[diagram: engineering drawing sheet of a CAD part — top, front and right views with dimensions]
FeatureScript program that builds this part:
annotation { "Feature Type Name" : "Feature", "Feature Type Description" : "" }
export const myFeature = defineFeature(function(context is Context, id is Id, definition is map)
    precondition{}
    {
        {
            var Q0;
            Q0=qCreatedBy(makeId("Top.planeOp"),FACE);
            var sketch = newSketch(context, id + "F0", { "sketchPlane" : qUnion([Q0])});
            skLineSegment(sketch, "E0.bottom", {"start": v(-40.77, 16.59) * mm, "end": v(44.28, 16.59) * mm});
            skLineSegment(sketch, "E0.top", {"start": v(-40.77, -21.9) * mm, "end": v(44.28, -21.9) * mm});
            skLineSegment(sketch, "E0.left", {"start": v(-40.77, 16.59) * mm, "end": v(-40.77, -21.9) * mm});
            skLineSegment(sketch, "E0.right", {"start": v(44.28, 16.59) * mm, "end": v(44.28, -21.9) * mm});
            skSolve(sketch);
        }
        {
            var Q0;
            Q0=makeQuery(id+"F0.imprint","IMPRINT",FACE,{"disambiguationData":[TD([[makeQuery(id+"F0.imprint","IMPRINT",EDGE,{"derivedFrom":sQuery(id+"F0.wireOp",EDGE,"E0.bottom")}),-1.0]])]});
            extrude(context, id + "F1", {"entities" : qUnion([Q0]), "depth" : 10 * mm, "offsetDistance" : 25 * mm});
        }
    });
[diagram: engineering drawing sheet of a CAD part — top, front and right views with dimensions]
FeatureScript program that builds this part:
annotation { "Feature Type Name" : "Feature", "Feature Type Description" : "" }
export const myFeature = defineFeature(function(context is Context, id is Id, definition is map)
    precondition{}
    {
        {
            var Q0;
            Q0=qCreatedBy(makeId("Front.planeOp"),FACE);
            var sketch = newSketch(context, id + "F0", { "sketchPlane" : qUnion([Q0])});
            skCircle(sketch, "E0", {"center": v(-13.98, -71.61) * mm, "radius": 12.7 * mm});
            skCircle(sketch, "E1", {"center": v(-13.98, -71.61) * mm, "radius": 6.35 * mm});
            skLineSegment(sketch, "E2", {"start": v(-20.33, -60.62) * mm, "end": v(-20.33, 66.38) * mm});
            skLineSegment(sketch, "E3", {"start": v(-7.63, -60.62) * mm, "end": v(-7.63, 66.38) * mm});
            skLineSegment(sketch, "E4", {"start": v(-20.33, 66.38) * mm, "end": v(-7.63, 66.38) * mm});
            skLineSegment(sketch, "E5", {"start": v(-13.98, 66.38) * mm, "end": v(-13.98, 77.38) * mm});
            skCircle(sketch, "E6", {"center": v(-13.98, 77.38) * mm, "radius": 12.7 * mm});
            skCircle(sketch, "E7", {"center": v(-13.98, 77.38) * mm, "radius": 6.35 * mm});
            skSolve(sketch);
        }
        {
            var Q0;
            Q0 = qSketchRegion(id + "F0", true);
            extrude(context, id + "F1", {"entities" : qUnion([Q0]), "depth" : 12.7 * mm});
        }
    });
————————
> Objetivo de la tarea
¿Cuántas líneas del listado de arriba contienen la cadena "extrude"? Responde solo con el número.

> Salida correcta
2